Rooftop solar panel - DIY van conversion    We drilled small pilot holes through the roof (not so traumatic after doing the fan and the windows) and then power-screwed the brackets down.  I surrounded them all with butyl tape that I had leftover from Step 1, then covered them generously with Dicor lap sealant (also from Step 1) to leakproof and rustproof the holes.


    Finally, a hole had to be cut to pass the wires from the panel into Maxx’s interior.  Prior to this project, I had never heard of a Hole Saw.  These things are the bomb, though.  It’s a drill bit with a barrel on the end, and the barrel has saw teeth on the outer rim.  They come in many diameters.  I had a 1” hole saw that was perfect for this.  I put it on the drill, announced to Brian that “I’m going to start drilling the hole now,” and about a second later announced, “OK, that’s done.”  It just effortlessly chomped a perfect 1” round hole in that sheet metal.  Part of me wanted to keep cutting more holes, just for the thrill.  Brian was wise to keep me out of his garage.


    The wires already had MP4 connectors on them, and they fit just right through that hole.  I butyl-taped and lap-sealed the hell out of that little orifice.  We went inside and attached some locking nuts to the end of the screws that protruded through the ceiling.  We put the big items back in the van – Brian’s neighbors were probably wondering about that bed in the front yard – and pushed the rest into the garage “for now”.  We decreed Job Well Done and escaped from the hot midday sun into the cool of the abode.


    We had started working on the floor at about 9 AM, and finished the solar panel task at just about noon.  Three hours for two significant steps.  Not bad at all.

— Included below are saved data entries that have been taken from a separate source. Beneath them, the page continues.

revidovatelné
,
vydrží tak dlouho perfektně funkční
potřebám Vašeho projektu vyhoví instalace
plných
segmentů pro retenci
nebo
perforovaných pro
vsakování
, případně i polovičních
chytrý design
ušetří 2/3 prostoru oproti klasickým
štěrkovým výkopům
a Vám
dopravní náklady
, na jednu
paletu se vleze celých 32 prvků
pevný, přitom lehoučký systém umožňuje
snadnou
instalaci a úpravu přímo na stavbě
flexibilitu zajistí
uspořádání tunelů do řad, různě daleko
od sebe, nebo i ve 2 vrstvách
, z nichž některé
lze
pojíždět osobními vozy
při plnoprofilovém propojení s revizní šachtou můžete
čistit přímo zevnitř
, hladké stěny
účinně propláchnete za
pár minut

    But, as a wise man once said, “The job isn’t finished till the clean-up is done.”  So true.  But that part would wait until later.  Cold beers and a cool pool were the rewards for our labor, and we pursued them forthwith.



    Five hours later, I returned to the work area to tidy it up.  The huge, clear plastic “body bag” that the Trina 370 had been packed in would prove to be just about the perfect size to stuff all the trash and junk into.  Work Mode came back and, rather than do a half-assed job of it, I dove into the task of reorganization.  As The Project began, things were acquired a few at a time, and I tended to just jam or squeeze them anywhere they would fit.  Hence, there was no logic to any of it.


    I took all the brown plastic storage bins, which had been lurking under the bed for a few years, and emptied them on the garage floor.  Then I started sorting everything into an organized system:  saws, blades and other cutting devices in one; drills, bits and screws in another; adhesives, bungees, tape and such in yet another; hand tools; auto-related things; lights and batteries; yada yada.  It took a couple of hours and a couple of beers, but when all was done, everything was packed sensibly in the van, and I knew exactly where everything was. 


    NOW, the job was done.  Back the pool!



    HUGE thanks to Brian, of course, for all his efforts, know-how, and eagerness to work.  These two steps might have been possible solo, but they would have been a bloated bitch to do, and significant injury may well have occurred. 


    Some people I know would have been, like, “Here’s your ladder.  I’ll be inside.  Let me know if I can help you by bringing you another beer or something…”

    What would I have done differently?   So far, nothing.  This Trina Monocrystalline panel chugs sunshine.  Freaking chugs it.  It's going to take a week or more of rain for me to run out of power.